The NBA’s Steph Curry missed almost 55% of his three-point shots this season. Last year, baseball’s Dee Gordon didn’t get a hit two-thirds of the times he stepped up to the plate. SpaceX failed to land their Falcon 9 reusable booster rocket in 80% of their attempts.
That’s one way to look at it. Another way: Steph Curry just ended the greatest three-point shooting season in history, Dee Gordon was the National League’s best hitter, and SpaceX recently made history by landing a rocket on a freaking barge.
If you’ve read what I’ve written, you know I’m fascinated by failure. As Jeff Bezos says, “failure and invention are inseparable twins.” You can’t do something extraordinary without having been defeated a lot on the way.
That attitude starts small. When an engineer makes a mistake that leads to catastrophe, how does your organization respond? Do you point fingers and name and shame? Does your CEO look for a throat to choke? Or do you welcome open discussion, learn from it, get back up and try again?

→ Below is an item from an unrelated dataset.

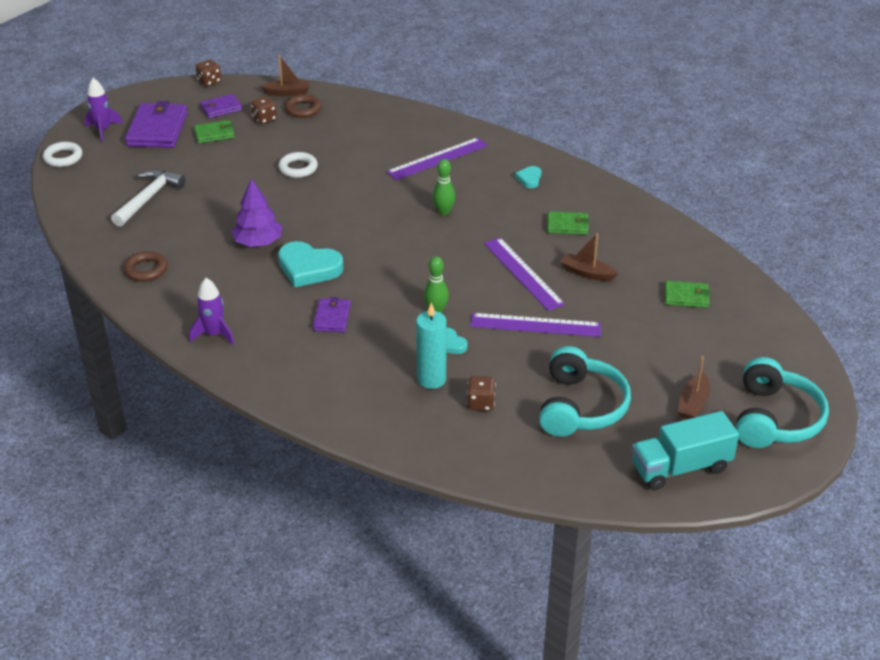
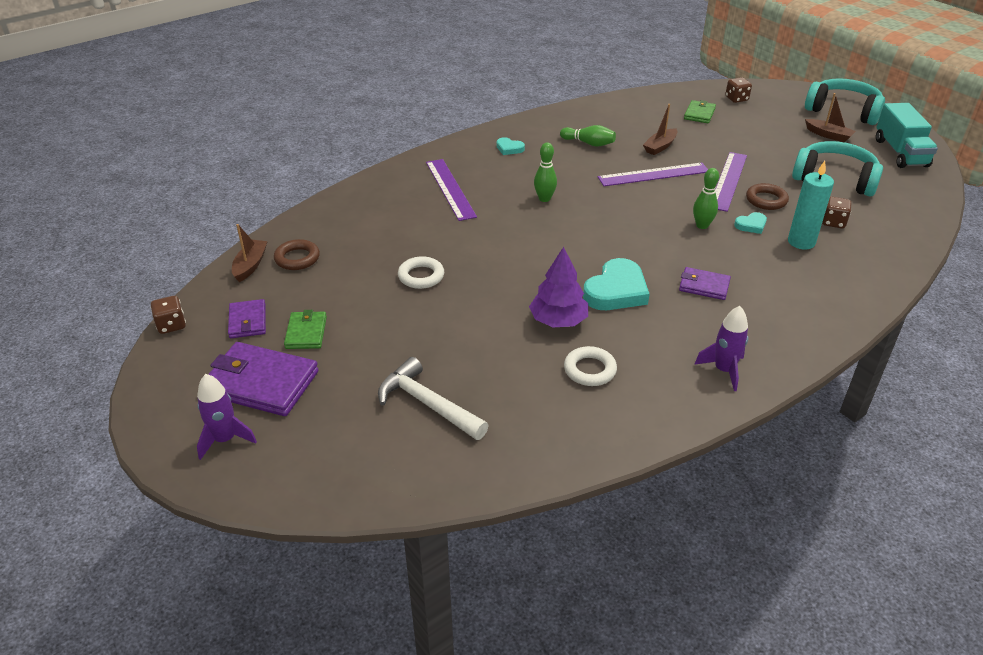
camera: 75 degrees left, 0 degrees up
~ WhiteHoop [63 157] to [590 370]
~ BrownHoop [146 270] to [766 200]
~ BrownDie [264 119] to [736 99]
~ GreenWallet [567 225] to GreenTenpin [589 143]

I’ve always admired Google’s post mortem culture. The approach is simple: when something goes wrong, the team does an in-depth analysis with an emphasis on process over people. They write down everything they learned and share the document as widely as possible to make sure it never happens again. These post mortems are blameless because we assume everyone makes mistakes from time to time. Post mortems aren’t criminal investigations, they’re an affirmative process designed to make us all a little smarter:
A blamelessly written postmortem assumes that everyone involved in an incident had good intentions and did the right thing with the information they had. If a culture of finger pointing and shaming individuals or teams for doing the “wrong” thing prevails, people will not bring issues to light for fear of punishment.
That’s from the new O’Reilly book, Site Reliability Engineering: How Google Runs Production Systems, written by members of Google’s Site Reliability Engineering (SRE) team. The philosophy is shared by lots of other companies, most notably Etsy, whose CTO John Allspaw writes:
A funny thing happens when engineers make mistakes and feel safe when giving details about it: they are not only willing to be held accountable, they are also enthusiastic in helping the rest of the company avoid the same error in the future. They are, after all, the most expert in their own error. They ought to be heavily involved in coming up with remediation items.
Blameless post mortems are indispensable if you value a culture where people can openly discuss their mistakes and learn from them. Don’t create scapegoats, make “error experts.” Google even shared their post mortem template so you can get started the next time the $#*! hits the fan.
Blameless doesn’t just mean not blaming others, it also means not blaming yourself. Jessica Harllee, an Etsy employee, shares her experience with blameless post mortems. “The guilt prevented me from going back on my own and reviewing what actually happened because I didn’t really want to relive it.”
“If you want your team to be audacious, you have to make being audacious the path of least resistance.” Astro Teller shares some of the ways X—formerly Google[x]—encourages open conversation about failure. I especially like his idea for pre-mortems where teams “speak up about things that might someday kill a project or slow it down — and make it business-as-usual for managers to hear and respond to these things.”
Goodbye Coach. Silicon Valley lost a giant over the weekend when the legendary Bill Campbell died. I only met Bill once and exchanged email with him a couple times, but his impact can be felt everywhere. The most poignant remembrance comes from Ben Horowitz, who shows us that above all, it was Bill’s humanity that made him one of a kind. So head to The Old Pro, toss out a few f-bombs, and knock one back for the Coach.
Originally published: April 20, 2016